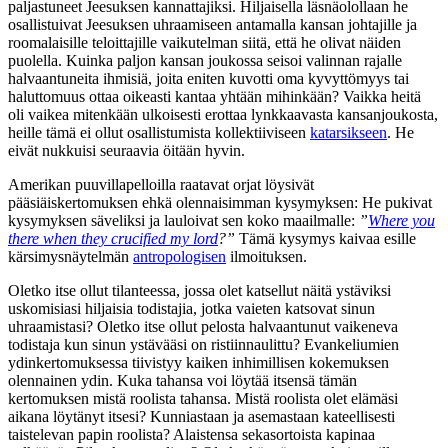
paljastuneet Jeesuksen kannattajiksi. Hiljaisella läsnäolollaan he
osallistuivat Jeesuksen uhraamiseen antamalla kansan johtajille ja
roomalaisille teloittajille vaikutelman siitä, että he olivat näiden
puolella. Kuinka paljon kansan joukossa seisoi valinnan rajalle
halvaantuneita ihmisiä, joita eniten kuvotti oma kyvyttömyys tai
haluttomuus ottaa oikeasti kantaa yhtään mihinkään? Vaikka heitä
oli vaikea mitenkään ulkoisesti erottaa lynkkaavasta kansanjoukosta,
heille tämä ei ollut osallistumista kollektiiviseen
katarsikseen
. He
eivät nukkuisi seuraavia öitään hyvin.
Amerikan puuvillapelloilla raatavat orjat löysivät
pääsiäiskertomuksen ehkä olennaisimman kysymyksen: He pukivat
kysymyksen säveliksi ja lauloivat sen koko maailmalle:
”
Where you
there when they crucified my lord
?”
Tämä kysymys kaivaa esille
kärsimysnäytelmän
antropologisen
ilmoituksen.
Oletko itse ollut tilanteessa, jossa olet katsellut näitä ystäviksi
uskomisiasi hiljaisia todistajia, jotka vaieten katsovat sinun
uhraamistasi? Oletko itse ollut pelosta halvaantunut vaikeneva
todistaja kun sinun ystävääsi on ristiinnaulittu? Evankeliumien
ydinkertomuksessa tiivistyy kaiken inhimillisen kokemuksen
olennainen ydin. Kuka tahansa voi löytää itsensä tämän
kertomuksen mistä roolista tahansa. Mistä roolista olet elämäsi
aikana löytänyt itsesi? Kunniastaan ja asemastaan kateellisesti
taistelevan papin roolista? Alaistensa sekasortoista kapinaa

--

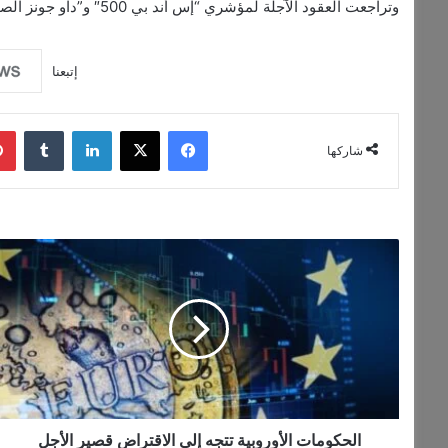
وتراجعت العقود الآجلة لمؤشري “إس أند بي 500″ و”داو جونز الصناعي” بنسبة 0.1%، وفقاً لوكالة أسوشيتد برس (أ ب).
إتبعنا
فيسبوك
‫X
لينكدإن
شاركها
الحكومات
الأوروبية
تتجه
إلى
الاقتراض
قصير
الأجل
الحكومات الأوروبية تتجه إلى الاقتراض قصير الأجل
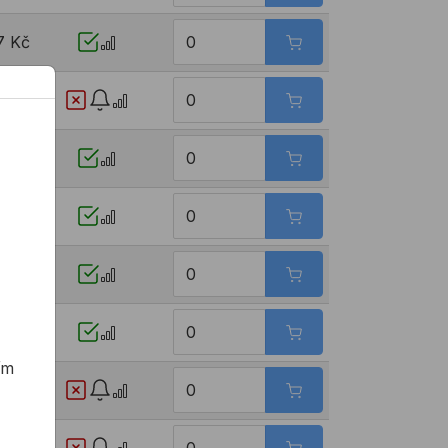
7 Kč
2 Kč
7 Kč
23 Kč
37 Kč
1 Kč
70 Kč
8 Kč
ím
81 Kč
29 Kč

TRY IT
Only lines that contain "الحكومات" are needed, so copy each of them from the data.

COMPLETED TASK
الحكومات
الحكومات الأوروبية تتجه إلى الاقتراض قصير الأجل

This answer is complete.